#### Entries provided:
━━━━━━━━━━

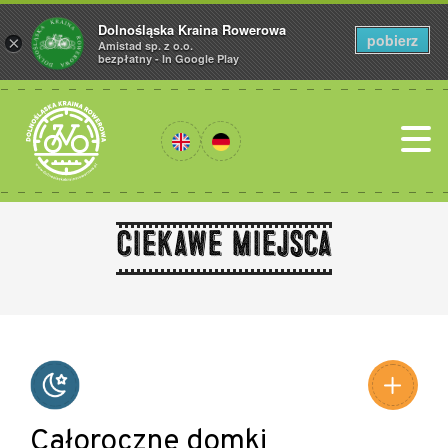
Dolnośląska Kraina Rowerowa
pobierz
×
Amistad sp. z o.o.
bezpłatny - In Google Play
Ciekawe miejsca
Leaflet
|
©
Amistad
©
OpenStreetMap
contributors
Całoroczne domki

━━━━━━━━━━

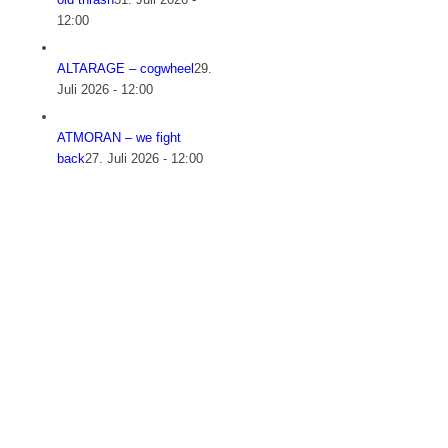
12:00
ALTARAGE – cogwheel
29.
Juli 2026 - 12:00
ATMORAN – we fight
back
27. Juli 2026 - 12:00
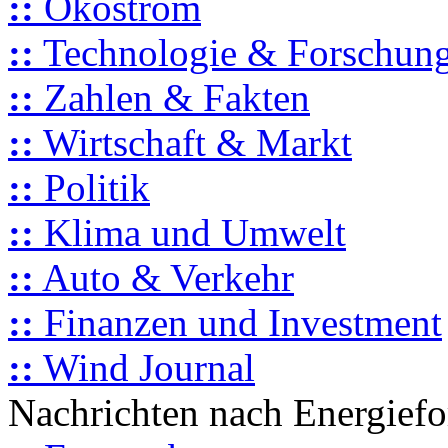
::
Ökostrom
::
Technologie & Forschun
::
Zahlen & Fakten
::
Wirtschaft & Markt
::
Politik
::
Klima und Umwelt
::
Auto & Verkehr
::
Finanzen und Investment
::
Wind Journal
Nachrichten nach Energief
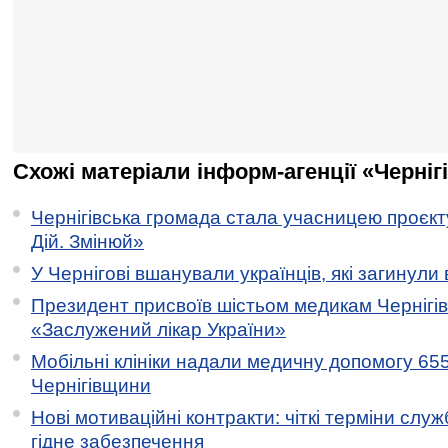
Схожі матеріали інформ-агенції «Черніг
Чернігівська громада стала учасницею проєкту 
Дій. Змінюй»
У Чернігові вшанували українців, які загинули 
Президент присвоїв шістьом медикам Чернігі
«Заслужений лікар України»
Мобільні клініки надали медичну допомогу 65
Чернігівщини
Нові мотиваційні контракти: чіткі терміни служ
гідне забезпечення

━━━━━━━━━━

#### Task to carry out:
From the items above, give the lines as a JSON list of strings, one string per line with blank lines left out, starting with the line that contains "Схожі матеріали інформ-агенції" and going on through the line that contains "гідне забезпечення".

#### Exercise result:
[
  "Схожі матеріали інформ-агенції «Черніг",
  "Чернігівська громада стала учасницею проєкту ",
  "Дій. Змінюй»",
  "У Чернігові вшанували українців, які загинули ",
  "Президент присвоїв шістьом медикам Чернігі",
  "«Заслужений лікар України»",
  "Мобільні клініки надали медичну допомогу 65",
  "Чернігівщини",
  "Нові мотиваційні контракти: чіткі терміни служ",
  "гідне забезпечення"
]